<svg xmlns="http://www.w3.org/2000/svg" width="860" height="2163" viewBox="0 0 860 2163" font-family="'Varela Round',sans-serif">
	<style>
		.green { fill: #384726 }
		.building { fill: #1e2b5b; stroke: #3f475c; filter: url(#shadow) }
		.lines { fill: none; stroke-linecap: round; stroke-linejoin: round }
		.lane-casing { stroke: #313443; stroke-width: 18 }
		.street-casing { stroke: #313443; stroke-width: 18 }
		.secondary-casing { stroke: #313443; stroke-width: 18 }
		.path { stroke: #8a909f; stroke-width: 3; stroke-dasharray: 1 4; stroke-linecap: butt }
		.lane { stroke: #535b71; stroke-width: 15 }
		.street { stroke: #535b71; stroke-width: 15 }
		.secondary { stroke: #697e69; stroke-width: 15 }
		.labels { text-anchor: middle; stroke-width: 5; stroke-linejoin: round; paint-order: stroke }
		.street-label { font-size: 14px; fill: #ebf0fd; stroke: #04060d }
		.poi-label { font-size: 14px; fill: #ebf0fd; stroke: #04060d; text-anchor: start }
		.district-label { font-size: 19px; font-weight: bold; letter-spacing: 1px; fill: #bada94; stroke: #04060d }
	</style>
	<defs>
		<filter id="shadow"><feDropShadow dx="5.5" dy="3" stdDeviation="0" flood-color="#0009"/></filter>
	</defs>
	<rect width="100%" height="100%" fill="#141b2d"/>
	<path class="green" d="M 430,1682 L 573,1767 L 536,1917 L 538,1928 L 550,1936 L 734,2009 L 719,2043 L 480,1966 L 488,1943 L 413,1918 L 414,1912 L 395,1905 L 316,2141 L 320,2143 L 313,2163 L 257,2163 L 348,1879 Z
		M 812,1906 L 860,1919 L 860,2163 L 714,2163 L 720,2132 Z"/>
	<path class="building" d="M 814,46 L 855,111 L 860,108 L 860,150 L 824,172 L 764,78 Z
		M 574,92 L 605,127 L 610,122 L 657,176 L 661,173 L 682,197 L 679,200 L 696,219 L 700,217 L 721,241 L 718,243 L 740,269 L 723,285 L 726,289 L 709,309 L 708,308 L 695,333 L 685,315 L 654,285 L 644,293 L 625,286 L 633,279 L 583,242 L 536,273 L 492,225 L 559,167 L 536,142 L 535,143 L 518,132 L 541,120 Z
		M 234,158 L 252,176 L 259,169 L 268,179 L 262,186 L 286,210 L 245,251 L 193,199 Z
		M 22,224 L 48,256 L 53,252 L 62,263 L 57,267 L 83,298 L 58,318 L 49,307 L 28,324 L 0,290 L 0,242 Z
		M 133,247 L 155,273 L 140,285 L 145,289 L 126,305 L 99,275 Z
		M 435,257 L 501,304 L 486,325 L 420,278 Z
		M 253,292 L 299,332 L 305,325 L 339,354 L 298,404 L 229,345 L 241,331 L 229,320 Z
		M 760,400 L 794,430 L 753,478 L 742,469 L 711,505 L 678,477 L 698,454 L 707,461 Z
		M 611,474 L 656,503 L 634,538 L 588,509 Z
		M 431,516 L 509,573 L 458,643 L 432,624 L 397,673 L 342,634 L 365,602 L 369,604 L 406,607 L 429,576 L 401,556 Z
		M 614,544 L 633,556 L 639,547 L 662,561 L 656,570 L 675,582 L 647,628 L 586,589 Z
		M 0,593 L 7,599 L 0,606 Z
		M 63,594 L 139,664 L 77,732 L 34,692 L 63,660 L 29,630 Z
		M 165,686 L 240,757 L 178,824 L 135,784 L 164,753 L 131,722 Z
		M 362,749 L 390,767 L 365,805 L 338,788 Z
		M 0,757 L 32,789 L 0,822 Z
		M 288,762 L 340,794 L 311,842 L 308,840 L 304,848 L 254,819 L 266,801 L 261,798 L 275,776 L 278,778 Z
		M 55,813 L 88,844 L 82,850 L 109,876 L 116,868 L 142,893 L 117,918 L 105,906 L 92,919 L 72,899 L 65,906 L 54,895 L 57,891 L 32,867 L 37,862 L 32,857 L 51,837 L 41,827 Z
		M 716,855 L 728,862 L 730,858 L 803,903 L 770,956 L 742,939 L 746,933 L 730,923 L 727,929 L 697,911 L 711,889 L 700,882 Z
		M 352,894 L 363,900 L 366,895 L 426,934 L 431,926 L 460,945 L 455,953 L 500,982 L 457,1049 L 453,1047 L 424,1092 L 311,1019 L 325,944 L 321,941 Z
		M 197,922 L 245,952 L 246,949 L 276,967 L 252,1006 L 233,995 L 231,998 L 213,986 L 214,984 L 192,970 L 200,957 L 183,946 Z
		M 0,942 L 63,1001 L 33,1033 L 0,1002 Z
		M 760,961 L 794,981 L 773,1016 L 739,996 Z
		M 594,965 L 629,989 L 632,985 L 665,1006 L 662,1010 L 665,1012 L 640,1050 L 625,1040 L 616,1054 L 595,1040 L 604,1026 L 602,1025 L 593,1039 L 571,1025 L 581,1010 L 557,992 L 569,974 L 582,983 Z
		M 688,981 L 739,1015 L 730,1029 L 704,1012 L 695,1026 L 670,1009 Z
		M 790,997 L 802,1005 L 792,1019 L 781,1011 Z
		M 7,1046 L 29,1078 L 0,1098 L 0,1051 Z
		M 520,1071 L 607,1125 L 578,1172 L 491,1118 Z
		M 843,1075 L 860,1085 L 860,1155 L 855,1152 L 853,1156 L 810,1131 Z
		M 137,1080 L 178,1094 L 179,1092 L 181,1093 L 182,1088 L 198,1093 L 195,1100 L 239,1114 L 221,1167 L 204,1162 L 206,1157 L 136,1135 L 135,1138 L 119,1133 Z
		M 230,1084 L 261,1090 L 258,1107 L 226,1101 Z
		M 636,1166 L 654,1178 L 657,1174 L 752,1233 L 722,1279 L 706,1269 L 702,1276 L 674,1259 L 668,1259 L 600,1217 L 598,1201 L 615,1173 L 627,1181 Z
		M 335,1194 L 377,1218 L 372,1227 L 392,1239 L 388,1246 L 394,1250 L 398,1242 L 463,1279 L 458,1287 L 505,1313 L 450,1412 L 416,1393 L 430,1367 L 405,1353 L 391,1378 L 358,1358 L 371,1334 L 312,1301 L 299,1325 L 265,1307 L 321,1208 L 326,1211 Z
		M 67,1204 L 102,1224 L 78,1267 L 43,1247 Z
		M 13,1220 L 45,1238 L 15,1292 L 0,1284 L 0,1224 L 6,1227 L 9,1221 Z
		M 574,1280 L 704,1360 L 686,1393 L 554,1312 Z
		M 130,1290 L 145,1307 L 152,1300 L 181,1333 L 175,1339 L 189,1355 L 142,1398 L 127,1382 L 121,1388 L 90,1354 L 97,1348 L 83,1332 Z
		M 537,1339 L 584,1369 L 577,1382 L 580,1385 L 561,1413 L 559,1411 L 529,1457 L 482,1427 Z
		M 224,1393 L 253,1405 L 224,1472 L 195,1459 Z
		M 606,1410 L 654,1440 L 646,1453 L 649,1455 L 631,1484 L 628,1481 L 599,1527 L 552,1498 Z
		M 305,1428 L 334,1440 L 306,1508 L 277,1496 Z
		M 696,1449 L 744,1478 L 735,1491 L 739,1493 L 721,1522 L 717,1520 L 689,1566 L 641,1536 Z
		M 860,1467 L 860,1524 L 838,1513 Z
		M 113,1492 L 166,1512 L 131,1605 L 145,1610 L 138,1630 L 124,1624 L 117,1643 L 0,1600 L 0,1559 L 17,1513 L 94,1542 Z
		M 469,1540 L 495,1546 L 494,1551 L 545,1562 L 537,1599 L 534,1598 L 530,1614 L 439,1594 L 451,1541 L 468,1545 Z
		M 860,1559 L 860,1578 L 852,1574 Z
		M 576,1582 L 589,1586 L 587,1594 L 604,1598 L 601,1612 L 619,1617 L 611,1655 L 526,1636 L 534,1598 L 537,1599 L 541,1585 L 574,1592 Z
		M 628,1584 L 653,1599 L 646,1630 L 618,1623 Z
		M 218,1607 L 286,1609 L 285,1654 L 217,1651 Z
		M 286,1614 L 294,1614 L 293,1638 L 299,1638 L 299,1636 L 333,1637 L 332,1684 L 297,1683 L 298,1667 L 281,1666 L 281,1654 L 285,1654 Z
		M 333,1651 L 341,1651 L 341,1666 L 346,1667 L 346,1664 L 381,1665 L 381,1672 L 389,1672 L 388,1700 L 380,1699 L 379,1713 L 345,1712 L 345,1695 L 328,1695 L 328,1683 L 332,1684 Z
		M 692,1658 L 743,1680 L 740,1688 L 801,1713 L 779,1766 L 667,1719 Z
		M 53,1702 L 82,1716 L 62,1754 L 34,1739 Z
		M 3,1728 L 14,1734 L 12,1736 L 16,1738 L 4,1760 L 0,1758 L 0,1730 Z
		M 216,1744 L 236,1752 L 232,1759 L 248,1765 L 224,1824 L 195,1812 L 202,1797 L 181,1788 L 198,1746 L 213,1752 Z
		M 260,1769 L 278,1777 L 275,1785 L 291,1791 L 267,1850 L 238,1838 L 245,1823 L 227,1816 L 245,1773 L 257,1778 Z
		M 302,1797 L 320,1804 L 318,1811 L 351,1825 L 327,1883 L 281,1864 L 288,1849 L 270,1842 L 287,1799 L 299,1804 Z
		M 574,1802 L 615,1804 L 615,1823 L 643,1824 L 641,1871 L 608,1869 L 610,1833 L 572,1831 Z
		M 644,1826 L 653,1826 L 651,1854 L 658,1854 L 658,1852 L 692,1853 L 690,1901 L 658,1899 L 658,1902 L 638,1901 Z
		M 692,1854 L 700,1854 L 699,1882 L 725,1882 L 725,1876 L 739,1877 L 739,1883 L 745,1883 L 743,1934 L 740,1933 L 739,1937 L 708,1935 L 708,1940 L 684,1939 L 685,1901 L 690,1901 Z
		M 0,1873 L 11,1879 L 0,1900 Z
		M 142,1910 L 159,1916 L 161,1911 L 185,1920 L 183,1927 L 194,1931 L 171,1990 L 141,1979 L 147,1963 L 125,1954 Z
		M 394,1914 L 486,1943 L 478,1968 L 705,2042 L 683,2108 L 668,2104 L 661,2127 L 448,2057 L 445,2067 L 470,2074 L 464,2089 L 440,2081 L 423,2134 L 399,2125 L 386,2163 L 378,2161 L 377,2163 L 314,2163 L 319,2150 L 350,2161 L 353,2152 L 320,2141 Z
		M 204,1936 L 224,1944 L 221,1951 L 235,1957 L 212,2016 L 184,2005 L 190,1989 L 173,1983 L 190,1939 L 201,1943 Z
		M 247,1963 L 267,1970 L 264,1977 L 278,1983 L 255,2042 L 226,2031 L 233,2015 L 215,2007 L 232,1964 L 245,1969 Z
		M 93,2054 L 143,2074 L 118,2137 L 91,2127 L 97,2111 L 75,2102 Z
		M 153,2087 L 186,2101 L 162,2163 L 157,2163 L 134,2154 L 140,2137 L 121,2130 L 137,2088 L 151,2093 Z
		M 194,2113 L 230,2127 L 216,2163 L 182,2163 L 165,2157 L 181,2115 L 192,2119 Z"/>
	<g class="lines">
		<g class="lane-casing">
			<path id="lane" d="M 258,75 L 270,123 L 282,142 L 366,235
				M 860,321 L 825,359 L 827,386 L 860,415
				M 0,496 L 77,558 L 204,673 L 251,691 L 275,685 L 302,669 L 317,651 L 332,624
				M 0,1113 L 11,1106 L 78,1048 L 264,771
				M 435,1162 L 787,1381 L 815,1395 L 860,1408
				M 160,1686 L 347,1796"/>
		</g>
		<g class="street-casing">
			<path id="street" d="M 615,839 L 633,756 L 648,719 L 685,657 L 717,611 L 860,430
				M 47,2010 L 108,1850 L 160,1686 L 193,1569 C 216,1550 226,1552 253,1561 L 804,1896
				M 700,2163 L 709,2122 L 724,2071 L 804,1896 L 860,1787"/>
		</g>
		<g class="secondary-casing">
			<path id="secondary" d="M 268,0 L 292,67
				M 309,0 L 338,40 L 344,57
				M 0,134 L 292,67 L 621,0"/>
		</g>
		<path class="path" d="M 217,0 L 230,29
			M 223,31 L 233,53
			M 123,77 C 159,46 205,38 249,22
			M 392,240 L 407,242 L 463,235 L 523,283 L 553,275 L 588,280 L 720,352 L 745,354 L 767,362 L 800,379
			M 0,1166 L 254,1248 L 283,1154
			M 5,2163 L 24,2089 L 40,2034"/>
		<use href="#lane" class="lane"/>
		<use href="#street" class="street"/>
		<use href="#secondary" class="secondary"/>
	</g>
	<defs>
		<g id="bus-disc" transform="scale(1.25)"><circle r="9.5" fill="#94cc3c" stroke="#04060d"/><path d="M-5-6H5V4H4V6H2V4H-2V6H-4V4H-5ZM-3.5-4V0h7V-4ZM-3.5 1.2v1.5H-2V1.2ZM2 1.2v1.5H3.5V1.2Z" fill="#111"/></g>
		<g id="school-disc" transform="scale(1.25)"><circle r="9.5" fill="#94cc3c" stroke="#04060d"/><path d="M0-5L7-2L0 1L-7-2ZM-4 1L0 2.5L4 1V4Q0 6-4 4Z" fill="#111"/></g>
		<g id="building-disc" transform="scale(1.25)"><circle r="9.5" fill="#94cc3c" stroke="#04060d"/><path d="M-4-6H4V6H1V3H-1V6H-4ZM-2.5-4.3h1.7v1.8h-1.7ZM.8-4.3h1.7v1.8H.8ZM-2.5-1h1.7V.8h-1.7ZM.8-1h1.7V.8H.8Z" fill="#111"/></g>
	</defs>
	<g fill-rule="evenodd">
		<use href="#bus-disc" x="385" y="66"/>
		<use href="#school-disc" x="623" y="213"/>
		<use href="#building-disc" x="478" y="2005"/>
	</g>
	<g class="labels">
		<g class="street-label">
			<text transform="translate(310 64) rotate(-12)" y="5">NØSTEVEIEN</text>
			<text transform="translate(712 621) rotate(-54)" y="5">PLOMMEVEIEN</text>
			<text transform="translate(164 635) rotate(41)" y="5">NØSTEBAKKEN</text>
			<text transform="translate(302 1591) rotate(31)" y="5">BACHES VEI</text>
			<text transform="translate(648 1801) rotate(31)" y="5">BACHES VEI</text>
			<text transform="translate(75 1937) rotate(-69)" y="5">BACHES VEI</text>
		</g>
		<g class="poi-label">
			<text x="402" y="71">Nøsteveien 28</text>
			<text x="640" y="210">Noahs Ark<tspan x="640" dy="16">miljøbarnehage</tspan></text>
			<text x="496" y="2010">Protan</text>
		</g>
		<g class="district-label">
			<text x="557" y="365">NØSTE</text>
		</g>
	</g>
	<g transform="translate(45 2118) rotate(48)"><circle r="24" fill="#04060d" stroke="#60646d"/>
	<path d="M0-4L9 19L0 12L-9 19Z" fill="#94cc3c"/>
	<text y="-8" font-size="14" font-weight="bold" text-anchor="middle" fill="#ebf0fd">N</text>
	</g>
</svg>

WHAT THE EXERCISE ASKS:
The response must hold only the lines above from the line with "#1e2b5b; stroke: #3f475c;" through the line with "824,172 L 764,78 Z", each copied exactly, both ends kept.

EXERCISE RESPONSE:
		.building { fill: #1e2b5b; stroke: #3f475c; filter: url(#shadow) }
		.lines { fill: none; stroke-linecap: round; stroke-linejoin: round }
		.lane-casing { stroke: #313443; stroke-width: 18 }
		.street-casing { stroke: #313443; stroke-width: 18 }
		.secondary-casing { stroke: #313443; stroke-width: 18 }
		.path { stroke: #8a909f; stroke-width: 3; stroke-dasharray: 1 4; stroke-linecap: butt }
		.lane { stroke: #535b71; stroke-width: 15 }
		.street { stroke: #535b71; stroke-width: 15 }
		.secondary { stroke: #697e69; stroke-width: 15 }
		.labels { text-anchor: middle; stroke-width: 5; stroke-linejoin: round; paint-order: stroke }
		.street-label { font-size: 14px; fill: #ebf0fd; stroke: #04060d }
		.poi-label { font-size: 14px; fill: #ebf0fd; stroke: #04060d; text-anchor: start }
		.district-label { font-size: 19px; font-weight: bold; letter-spacing: 1px; fill: #bada94; stroke: #04060d }
	</style>
	<defs>
		<filter id="shadow"><feDropShadow dx="5.5" dy="3" stdDeviation="0" flood-color="#0009"/></filter>
	</defs>
	<rect width="100%" height="100%" fill="#141b2d"/>
	<path class="green" d="M 430,1682 L 573,1767 L 536,1917 L 538,1928 L 550,1936 L 734,2009 L 719,2043 L 480,1966 L 488,1943 L 413,1918 L 414,1912 L 395,1905 L 316,2141 L 320,2143 L 313,2163 L 257,2163 L 348,1879 Z
		M 812,1906 L 860,1919 L 860,2163 L 714,2163 L 720,2132 Z"/>
	<path class="building" d="M 814,46 L 855,111 L 860,108 L 860,150 L 824,172 L 764,78 Z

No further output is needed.